NEARLY 60% OF CANER DIAGNOSES are in people over the age of 65, but oncologists’ knowledge about treating older patients, who often have a range of other health issues, can vary widely.

Supriya Mohile, a geriatric oncologist at the Wilmot Cancer Institute at the University of Rochester Medical Institute in New York, recently led the GAP70+ study, which looked at the effects of using geriatric assessment to guide care for 718 people over 70 with advanced cancer and aging-related conditions. The results, published in the Lancet in November 2021, revealed that patients receiving geriatric assessment-guided treatment experienced fewer toxic effects from cancer treatment.

Researchers split participants into two groups: one that received a geriatric assessment at the beginning of cancer care and one that did not. They found that geriatric assessment intervention led oncologists to prescribe lower doses of chemotherapy in the first round of treatment and offered patients similar survival outcomes. Patients who received assessment also had fewer falls and more medications discontinued.

Older cancer patients with advanced cancer and other age-related conditions are at higher risk of experiencing toxic effects, such as falling, hospitalization and disruptive effects on memory and thinking, the study noted. Geriatric assessment is a tool for oncology teams to examine a patient’s mobility, medications and cognitive processing. The information from that assessment can be used along with conversations around a patient’s goals and overall health to make informed treatment decisions. It also results in recommendations for supportive services, such as physical therapy, occupational therapy and nutritional counseling.

“My patients will [say], ‘It’s very important to me that I make it to this wedding in June. If my treatment means I cannot, I don’t want to do it,’” says Rawad Elias, who is both a trained geriatrician and oncologist at Hartford HealthCare Cancer Institute in Connecticut. “I am their cab driver—they tell me where they want to go, and my job is to make that ride as comfortable as possible. I can [do that better] with geriatric assessment data.”

Despite these results, geriatric assessment remains uncommon in clinical practice. Elias notes that grant funding allows researchers to hire dedicated personnel to conduct geriatric assessments—something many community cancer centers cannot necessarily afford to do. But both Mohile and Elias stress that geriatric assessment efforts can be scaled up or down, depending on a practice’s available resources. “[Clinics] have to do what they can,” Mohile says. “If they cannot do the full geriatric assessment, there are shorter screening tools to use.”

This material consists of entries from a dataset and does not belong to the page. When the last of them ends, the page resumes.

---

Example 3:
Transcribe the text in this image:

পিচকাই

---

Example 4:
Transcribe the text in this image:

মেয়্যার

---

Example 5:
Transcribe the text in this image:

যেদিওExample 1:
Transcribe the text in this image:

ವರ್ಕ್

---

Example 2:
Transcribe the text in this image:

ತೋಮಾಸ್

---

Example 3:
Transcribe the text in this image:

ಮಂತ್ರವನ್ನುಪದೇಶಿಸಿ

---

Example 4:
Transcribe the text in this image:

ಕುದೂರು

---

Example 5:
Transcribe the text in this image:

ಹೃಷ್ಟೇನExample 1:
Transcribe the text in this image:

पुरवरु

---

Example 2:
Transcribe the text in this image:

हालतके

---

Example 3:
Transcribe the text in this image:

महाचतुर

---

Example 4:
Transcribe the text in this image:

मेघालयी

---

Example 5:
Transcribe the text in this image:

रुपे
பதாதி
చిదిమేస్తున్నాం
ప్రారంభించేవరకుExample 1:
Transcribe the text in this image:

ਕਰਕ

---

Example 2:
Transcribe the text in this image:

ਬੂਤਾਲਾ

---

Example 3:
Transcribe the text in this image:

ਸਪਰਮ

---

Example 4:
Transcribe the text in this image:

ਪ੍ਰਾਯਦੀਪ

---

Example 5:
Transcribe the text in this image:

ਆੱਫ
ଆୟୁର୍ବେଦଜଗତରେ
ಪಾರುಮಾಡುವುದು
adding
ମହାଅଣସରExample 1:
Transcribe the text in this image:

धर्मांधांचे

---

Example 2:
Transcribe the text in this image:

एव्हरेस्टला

Mohile would also like to see more research into how geriatric assessment impacts older patients with early-stage cancers and have these measures incorporated. “If we know geriatric assessment helps guide management, we should put it in therapeutic trials to ensure those patients get the best care possible,” she says.

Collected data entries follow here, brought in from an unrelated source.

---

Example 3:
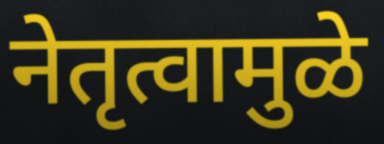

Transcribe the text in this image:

नेतृत्वामुळे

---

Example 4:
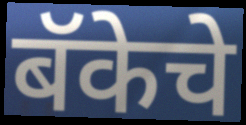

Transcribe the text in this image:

बॅकेचे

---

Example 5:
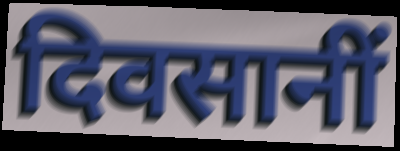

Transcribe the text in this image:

दिवसानीं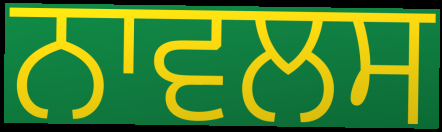
ਨਾਵਲਸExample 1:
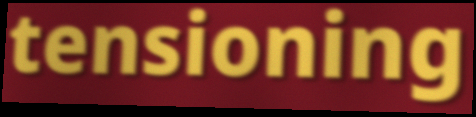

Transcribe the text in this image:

tensioning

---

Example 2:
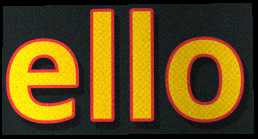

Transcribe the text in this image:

ello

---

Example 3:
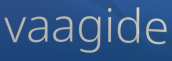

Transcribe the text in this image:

vaagide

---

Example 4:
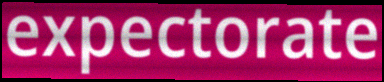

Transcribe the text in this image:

expectorate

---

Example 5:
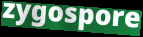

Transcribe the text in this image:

“We have to think of creative ways to get geriatric assessment to our patients,” Elias says. Elias has integrated geriatric assessment elements into the medical record software system at his practice. So, if a care provider reports that a person being treated for cancer experienced a fall, the software automatically prompts that provider to refer the patient to physical therapy. While the system requires some training, it does not require a dedicated geriatrician, since the software has a geriatric assessment tool running in the background at all times.

“It’s kind of mind-blowing that we are accepting lower than acceptable care [for older adults],” Elias says. “If chemo can cause cardiac toxicity, you need an echo[cardiogram] before treatment. It’s unacceptable to [prescribe chemo] without one. But it is [somehow] acceptable to put an older patient through the toxicity without a [geriatric] assessment?”

While Mohile and Elias work to move the needle on geriatric cancer care through their research, they encourage patients and their caregivers to advocate for geriatric assessment with their care teams. “If it was my grandmother, I’d say, ‘I want this. I am going to find a doctor who can do it,’” Mohile says. “If [geriatric assessment] is being asked for, that might increase the number of community oncology practices who invest in it.”